3 of 747 comments (clear)

  1. No by DanthemaninVA1 · · Score: 5, Insightful

    If we "believe in Star Trek..."? Are you kidding me? Science fiction is ENTERTAINMENT, not religion. It's a genre of books, film, and television, not a protestant denomination or somesuch. If you "believe in Star Trek," I feel sorry for you.

  2. He is just a pessimist by tftp · · Score: 5, Insightful
    Einstein rules, and FTL space travel has about zero chance of ever existing.

    Yes, and Isaac Newton would just laugh if someone told him about weird quantum effects which we accept as obvious today.

    In fact, we know that we know almost nothing about the fundamental nature of this Universe, and it's just pointless to discuss what one can and can not do with it.

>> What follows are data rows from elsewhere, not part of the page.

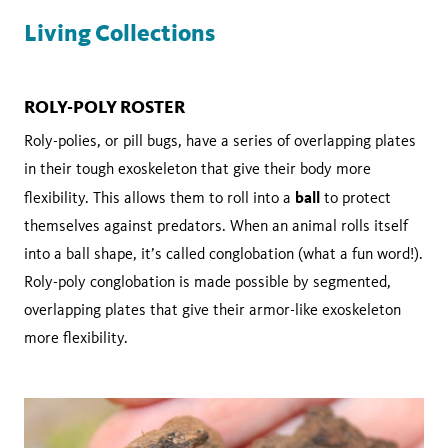
Living Collections
ROLY-POLY ROSTER
Roly-polies, or pill bugs, have a series of overlapping plates
in their tough exoskeleton that give their body more
ball
flexibility. This allows them to roll into a
to protect
themselves against predators. When an animal rolls itself
into a ball shape, it’s called conglobation (what a fun word!).
Roly-poly conglobation is made possible by segmented,
overlapping plates that give their armor-like exoskeleton
more flexibility.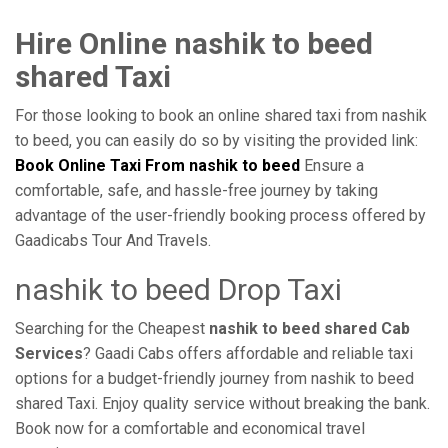
Hire Online nashik to beed
shared Taxi
For those looking to book an online shared taxi from nashik
to beed, you can easily do so by visiting the provided link:
Book Online Taxi From nashik to beed
Ensure a
comfortable, safe, and hassle-free journey by taking
advantage of the user-friendly booking process offered by
Gaadicabs Tour And Travels.
nashik to beed Drop Taxi
Searching for the Cheapest
nashik to beed shared Cab
Services
? Gaadi Cabs offers affordable and reliable taxi
options for a budget-friendly journey from nashik to beed
shared Taxi. Enjoy quality service without breaking the bank.
Book now for a comfortable and economical travel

    1. Re:He is just a pessimist by Draconix · · Score: 5, Insightful

      I'm moderately sure he does understand the problems. I do, yet I don't think FTL is impossible. The only thing I know to likely be impossible is to accellerate a mass to beyond the speed of light in normal spacetime. Any decent SF writer knows this, and will often note this in their work; any 'FTL' travel requires either the translation of mass to something without mass, or leaving normal spacetime in order to get from point A to point B faster than light. I've yet to have even read an SF novel in which a ship travels faster than light by accellerating a normal mass beyond the speed of light while keeping that mass within normal spacetime, and I've read hundreds of science fiction novels.

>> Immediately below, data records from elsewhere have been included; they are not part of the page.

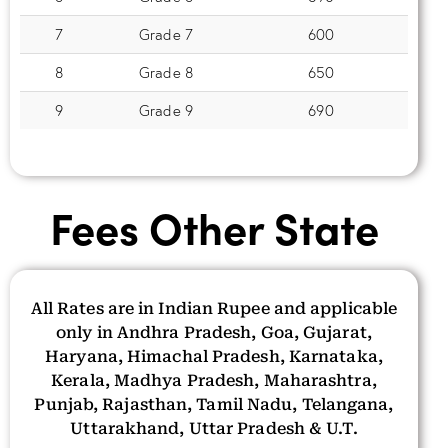
7
Grade 7
600
8
Grade 8
650
9
Grade 9
690
Fees Other State
All Rates are in Indian Rupee and applicable
only in Andhra Pradesh, Goa, Gujarat,
Haryana, Himachal Pradesh, Karnataka,
Kerala, Madhya Pradesh, Maharashtra,
Punjab, Rajasthan, Tamil Nadu, Telangana,
Uttarakhand, Uttar Pradesh & U.T.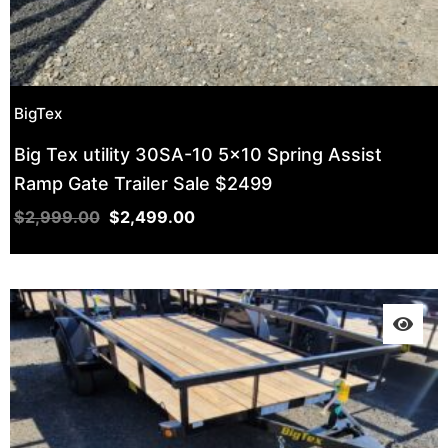
BigTex
Big Tex utility 30SA-10 5×10 Spring Assist
Ramp Gate Trailer Sale $2499
$
2,999.00
$
2,499.00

      As for science fiction being fantasy... well, duh. There really isn't much difference between the two, except that science fiction is _usually_ speculative, and has more of a basis in our own reality, while other fantasy is free to explore the more farfetched. A careful writer can actually make it very difficult to tell the difference between SF and fantasy. (Frank Herbert, China Mieville, and others.)

      As was kind of stated before in this topic, you can only make science fiction so 'realistic' before it's no longer science fiction, but simply realistic fiction.